• [AIM OF THE EXERCISE]: Below are records; copy every line in them that holds the word "echoes".

• [DATA RECORDS]:
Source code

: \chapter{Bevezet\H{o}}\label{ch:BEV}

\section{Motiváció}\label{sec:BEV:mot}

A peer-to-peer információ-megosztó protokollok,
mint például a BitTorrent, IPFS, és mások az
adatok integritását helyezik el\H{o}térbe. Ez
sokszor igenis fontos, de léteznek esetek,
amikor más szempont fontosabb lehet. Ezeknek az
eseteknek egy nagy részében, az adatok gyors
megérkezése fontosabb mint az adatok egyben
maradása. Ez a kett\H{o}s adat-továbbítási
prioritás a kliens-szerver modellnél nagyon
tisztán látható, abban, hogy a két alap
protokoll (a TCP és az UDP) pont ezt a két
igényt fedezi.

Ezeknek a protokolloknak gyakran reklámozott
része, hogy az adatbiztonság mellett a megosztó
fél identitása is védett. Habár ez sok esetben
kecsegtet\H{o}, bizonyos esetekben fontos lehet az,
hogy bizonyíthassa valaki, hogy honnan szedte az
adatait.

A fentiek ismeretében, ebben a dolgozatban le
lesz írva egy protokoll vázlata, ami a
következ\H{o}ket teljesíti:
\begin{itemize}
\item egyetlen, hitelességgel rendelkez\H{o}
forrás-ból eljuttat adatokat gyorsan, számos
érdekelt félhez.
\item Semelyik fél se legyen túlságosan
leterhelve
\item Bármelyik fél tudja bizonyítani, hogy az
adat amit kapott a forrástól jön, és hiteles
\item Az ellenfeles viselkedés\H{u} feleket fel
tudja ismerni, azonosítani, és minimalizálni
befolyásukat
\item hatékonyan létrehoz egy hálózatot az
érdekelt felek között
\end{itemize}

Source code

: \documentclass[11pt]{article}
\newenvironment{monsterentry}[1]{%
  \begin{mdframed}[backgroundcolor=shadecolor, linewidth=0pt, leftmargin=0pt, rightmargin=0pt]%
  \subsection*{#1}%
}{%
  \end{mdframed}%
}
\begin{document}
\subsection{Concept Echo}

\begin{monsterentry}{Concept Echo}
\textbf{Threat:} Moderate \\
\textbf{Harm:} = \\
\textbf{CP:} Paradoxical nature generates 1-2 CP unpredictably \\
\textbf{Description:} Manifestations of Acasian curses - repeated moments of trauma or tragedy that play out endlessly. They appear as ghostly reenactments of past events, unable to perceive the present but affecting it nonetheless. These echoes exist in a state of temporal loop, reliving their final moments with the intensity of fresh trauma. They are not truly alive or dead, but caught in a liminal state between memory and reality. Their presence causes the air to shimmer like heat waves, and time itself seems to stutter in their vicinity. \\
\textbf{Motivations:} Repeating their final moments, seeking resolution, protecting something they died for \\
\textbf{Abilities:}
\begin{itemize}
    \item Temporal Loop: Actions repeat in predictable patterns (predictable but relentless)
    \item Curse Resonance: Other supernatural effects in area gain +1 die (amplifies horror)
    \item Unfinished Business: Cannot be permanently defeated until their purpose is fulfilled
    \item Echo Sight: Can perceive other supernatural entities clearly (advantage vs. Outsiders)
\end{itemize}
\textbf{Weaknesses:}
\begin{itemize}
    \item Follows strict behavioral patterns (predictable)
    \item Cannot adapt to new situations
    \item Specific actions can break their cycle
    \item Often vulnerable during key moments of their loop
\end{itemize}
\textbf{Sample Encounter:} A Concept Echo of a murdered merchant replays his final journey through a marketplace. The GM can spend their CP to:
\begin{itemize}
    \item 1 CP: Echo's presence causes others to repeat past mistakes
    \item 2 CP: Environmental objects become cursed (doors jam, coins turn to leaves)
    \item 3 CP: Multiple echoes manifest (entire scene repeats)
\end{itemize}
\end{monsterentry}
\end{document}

• [OUTPUT OF THE TASK]:
\textbf{Description:} Manifestations of Acasian curses - repeated moments of trauma or tragedy that play out endlessly. They appear as ghostly reenactments of past events, unable to perceive the present but affecting it nonetheless. These echoes exist in a state of temporal loop, reliving their final moments with the intensity of fresh trauma. They are not truly alive or dead, but caught in a liminal state between memory and reality. Their presence causes the air to shimmer like heat waves, and time itself seems to stutter in their vicinity. \\
    \item 3 CP: Multiple echoes manifest (entire scene repeats)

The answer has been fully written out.